I'm never gonna be someone like you
The devil has his eyes but he doesn't see
Holding his knife, climbing on my tree

I've never been, I've never seen I've never killed your friends
I've never seen, I've never been, I'll never think again

He has climbed on the tree, he has taken over me.

What do you think, it's too short, missing something? Feel free to add lyrics and change the song organization and order.

Thanks in advance
Hi how are you?
Last edited by 54Thiago at Apr 7, 2011,
Hmm, yes I would say that this is too short, and is missing someting. It can be short, but it has to go somewhere.

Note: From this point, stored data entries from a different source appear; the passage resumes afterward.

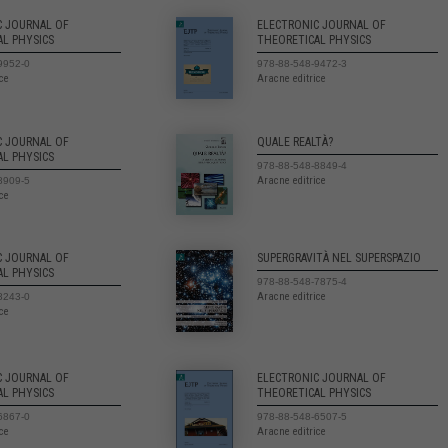
C JOURNAL OF
ELECTRONIC JOURNAL OF
AL PHYSICS
THEORETICAL PHYSICS
9952-0
978-88-548-9472-3
ice
Aracne editrice
C JOURNAL OF
QUALE REALTÀ?
AL PHYSICS
978-88-548-8849-4
Aracne editrice
8909-5
ice
C JOURNAL OF
SUPERGRAVITÀ NEL SUPERSPAZIO
AL PHYSICS
978-88-548-7875-4
Aracne editrice
8243-0
ice
C JOURNAL OF
ELECTRONIC JOURNAL OF
AL PHYSICS
THEORETICAL PHYSICS
6867-0
978-88-548-6507-5
ice
Aracne editrice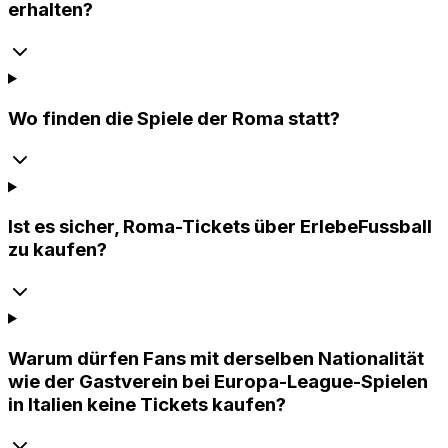
erhalten?
Wo finden die Spiele der Roma statt?
Ist es sicher, Roma-Tickets über ErlebeFussball
zu kaufen?
Warum dürfen Fans mit derselben Nationalität
wie der Gastverein bei Europa-League-Spielen
in Italien keine Tickets kaufen?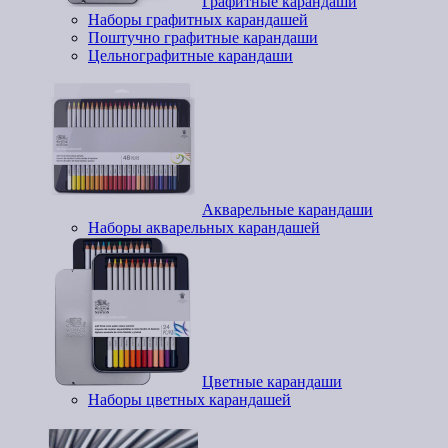
Графитные карандаши
Наборы графитных карандашей
Поштучно графитные карандаши
Цельнографитные карандаши
Акварельные карандаши
Наборы акварельных карандашей
Цветные карандаши
Наборы цветных карандашей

I would suggest that you either pick, using 'you' or the 'he' 'him' and 'his', because it feels like the narrator is switching angles for no apparent reason. Even if this were done though, I can't make heads or tails of what is happening.

It reads somewhat of a straight up possesion song, but I don't know. It's all very confusing and limited. I suggest you step away from the writer, and look at this as a reader, because I don't get it. If I knew where you were going, I might have more in the way of suggestions, so sorry. But keep it, and try and clean it up a bit.
"Pain or damage don't end the world nor despair, nor fuckin' beatings. The world ends when you're dead, until then you have more punishment in store. Stand it like a man, and give some back."